**LISTED RECORDS**

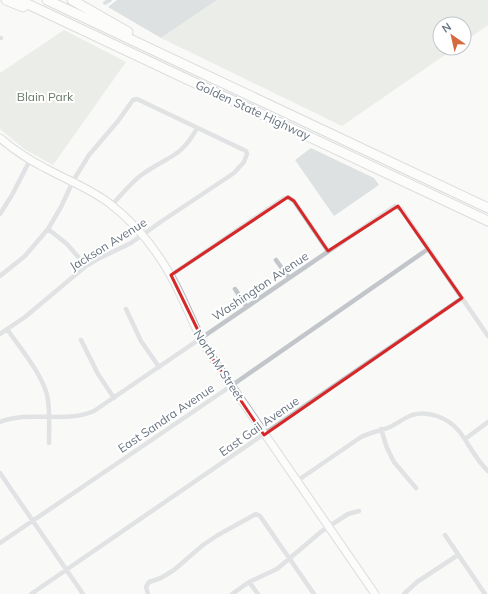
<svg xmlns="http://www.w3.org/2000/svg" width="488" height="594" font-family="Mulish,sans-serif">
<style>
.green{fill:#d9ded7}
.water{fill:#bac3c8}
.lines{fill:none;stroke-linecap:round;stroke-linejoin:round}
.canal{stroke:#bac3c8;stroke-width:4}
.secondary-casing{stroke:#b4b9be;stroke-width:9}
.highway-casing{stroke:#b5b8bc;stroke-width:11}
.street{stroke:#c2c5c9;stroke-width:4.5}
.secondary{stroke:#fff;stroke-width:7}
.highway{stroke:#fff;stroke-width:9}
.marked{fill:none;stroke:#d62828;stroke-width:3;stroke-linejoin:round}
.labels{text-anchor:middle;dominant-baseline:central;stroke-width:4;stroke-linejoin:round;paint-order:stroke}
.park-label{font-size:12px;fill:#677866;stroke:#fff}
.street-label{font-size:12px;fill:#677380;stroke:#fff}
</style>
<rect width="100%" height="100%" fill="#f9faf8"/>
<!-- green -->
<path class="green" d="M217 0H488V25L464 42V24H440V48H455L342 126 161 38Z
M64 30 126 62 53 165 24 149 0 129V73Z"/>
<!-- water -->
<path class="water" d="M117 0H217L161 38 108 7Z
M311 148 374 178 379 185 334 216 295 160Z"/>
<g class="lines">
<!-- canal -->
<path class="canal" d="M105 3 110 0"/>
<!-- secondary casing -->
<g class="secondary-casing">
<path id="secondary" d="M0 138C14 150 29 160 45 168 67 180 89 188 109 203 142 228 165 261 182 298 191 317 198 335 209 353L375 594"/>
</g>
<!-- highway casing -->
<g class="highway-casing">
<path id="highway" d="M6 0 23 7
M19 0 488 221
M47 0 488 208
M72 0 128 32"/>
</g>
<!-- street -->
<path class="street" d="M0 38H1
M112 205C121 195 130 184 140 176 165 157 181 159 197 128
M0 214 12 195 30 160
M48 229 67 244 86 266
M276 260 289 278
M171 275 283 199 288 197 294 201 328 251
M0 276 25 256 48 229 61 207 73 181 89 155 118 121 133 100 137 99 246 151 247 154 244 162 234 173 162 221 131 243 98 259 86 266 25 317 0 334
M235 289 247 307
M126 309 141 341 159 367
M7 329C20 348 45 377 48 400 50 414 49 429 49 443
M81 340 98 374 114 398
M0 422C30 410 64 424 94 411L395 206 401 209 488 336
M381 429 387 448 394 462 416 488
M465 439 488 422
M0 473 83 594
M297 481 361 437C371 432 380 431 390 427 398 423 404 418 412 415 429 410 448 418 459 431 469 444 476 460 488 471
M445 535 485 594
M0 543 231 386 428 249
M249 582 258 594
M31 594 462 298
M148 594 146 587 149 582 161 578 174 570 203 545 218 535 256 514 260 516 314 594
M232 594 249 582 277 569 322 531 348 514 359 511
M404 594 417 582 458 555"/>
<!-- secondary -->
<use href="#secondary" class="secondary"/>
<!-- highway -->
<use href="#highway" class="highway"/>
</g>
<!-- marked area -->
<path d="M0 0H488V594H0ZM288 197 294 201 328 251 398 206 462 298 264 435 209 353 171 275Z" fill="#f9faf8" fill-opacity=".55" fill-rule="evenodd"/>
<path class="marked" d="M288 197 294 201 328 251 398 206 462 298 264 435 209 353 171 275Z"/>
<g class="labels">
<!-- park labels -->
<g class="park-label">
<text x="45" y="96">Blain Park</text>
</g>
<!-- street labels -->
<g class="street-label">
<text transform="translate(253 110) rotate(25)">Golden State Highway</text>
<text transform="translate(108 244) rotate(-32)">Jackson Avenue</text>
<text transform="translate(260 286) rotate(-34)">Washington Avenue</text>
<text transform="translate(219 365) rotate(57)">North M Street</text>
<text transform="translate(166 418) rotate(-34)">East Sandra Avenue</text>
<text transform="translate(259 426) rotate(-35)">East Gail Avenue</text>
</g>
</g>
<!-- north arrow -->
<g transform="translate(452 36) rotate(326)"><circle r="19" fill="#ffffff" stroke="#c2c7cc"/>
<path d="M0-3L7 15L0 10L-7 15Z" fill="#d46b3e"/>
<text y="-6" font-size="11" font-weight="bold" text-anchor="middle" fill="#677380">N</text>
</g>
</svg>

...

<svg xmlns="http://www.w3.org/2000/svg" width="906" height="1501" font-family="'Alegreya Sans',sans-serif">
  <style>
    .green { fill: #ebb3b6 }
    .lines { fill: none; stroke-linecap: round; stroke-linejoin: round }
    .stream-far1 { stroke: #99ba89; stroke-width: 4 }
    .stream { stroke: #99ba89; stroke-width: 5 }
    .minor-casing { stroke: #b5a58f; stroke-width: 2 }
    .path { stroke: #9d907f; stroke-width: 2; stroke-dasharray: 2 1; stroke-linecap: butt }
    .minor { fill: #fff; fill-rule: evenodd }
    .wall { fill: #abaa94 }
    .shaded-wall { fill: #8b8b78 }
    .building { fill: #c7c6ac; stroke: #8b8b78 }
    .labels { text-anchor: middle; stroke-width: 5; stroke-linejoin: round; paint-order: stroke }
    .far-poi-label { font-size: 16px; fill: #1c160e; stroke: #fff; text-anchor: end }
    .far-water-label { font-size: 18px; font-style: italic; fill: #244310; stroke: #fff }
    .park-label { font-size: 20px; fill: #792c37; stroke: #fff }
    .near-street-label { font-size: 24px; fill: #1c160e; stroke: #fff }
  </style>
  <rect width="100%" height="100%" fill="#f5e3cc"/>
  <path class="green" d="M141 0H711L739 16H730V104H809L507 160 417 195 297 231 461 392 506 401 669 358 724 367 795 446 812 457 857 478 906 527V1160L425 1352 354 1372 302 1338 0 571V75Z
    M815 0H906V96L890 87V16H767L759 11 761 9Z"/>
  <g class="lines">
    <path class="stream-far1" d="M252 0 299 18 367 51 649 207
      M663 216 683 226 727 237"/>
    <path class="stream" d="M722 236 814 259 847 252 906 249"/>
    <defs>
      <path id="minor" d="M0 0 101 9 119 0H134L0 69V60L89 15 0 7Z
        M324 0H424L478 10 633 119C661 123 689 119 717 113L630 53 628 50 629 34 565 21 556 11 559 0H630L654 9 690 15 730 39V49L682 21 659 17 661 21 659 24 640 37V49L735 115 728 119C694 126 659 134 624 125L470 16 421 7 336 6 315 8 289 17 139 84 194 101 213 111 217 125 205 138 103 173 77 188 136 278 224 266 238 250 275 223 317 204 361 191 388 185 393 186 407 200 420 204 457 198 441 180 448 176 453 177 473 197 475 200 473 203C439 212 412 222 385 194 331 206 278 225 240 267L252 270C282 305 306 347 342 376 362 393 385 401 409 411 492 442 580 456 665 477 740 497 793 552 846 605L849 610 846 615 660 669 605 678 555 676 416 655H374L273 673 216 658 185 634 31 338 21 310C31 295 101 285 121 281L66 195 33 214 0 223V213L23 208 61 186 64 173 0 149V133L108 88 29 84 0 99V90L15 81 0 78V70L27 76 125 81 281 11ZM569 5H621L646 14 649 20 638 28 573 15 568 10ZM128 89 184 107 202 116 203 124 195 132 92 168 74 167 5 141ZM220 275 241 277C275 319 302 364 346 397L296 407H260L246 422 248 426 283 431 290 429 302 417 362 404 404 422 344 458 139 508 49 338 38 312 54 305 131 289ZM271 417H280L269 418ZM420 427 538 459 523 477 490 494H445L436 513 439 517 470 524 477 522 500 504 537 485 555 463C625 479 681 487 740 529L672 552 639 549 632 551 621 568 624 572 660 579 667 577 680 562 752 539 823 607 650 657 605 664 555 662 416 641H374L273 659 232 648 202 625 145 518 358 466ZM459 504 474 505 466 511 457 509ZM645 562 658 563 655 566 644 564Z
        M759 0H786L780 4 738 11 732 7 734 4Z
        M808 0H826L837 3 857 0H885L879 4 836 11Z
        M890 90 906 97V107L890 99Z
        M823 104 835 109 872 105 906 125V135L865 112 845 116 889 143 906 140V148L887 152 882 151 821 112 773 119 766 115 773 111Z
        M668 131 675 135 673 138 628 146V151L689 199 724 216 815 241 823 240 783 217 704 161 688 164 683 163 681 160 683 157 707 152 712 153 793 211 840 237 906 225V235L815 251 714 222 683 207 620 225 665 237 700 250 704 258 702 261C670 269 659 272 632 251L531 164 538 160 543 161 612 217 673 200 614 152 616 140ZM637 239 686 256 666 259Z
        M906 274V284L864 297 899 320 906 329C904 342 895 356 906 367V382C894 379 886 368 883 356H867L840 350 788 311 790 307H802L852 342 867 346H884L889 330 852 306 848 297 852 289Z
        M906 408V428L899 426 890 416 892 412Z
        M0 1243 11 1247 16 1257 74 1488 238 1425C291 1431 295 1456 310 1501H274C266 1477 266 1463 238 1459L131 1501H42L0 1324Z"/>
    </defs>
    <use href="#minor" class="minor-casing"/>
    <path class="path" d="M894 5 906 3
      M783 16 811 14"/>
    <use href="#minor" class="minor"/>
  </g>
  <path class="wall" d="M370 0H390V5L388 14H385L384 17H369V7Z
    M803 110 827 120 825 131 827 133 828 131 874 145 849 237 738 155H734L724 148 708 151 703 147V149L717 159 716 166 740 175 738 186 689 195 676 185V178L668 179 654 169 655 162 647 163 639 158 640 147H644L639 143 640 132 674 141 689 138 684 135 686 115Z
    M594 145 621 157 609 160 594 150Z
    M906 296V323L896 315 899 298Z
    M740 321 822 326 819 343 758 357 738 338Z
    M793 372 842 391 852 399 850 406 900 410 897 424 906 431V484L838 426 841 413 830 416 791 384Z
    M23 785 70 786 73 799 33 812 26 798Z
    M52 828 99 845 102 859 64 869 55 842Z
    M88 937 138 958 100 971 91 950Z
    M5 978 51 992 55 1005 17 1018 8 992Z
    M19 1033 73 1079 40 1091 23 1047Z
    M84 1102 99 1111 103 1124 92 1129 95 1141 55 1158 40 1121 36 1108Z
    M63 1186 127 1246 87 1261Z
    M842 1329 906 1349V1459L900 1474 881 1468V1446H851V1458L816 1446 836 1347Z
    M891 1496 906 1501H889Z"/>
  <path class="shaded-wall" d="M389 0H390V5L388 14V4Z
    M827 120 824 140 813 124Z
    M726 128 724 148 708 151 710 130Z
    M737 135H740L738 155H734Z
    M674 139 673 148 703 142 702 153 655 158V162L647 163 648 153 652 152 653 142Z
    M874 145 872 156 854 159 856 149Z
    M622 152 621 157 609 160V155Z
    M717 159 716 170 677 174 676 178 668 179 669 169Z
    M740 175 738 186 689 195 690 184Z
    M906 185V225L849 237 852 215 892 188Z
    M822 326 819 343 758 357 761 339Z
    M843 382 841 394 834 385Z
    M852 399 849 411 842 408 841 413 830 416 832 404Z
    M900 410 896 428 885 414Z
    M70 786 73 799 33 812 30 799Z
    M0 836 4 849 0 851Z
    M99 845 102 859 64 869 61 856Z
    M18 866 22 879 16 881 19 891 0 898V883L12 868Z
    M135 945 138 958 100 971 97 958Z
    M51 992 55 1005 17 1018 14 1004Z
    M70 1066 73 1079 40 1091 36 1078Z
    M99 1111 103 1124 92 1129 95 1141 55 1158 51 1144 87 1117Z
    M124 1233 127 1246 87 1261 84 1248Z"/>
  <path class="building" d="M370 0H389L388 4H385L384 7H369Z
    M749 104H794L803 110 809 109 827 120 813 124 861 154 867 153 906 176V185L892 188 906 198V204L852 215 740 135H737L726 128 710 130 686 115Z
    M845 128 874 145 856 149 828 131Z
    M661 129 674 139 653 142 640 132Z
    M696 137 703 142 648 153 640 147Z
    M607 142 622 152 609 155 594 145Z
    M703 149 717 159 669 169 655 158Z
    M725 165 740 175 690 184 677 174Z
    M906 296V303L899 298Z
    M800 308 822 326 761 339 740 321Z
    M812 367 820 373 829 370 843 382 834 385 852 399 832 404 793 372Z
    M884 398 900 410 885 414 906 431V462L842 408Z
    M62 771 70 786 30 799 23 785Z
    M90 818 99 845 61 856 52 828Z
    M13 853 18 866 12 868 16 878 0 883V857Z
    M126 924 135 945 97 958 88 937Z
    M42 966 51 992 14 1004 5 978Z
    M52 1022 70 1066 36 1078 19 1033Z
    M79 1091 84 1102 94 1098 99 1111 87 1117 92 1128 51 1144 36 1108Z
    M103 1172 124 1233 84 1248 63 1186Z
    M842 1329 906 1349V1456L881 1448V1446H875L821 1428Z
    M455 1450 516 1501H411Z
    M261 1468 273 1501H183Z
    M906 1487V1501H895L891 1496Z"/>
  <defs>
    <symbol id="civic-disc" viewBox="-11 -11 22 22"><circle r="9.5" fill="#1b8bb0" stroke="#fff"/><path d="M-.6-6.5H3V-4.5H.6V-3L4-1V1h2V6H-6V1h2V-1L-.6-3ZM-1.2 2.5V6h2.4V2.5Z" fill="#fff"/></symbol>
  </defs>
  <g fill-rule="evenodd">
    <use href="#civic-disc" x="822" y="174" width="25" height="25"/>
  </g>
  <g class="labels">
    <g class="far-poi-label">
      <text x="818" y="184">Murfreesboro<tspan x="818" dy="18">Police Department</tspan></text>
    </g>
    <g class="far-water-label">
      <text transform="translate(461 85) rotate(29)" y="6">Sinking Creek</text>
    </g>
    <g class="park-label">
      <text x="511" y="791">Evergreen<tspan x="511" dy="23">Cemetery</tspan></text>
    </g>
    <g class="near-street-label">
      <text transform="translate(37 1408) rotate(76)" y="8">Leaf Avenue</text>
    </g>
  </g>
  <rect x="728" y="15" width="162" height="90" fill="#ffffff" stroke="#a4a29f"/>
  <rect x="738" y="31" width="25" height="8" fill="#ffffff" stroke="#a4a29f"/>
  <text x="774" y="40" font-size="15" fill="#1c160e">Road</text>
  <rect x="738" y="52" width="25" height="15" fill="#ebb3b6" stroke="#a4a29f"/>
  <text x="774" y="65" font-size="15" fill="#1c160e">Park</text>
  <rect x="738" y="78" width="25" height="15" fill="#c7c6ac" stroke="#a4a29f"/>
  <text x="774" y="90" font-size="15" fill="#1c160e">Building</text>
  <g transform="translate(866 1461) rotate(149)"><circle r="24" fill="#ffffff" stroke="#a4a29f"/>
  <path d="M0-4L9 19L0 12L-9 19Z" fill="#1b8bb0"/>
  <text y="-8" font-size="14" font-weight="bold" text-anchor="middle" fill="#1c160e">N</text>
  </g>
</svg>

**WHAT TO WORK ON**
For the records above, state how many lines contain "http". Add nothing to the number.

**ANSWER TO THE EXERCISE**
2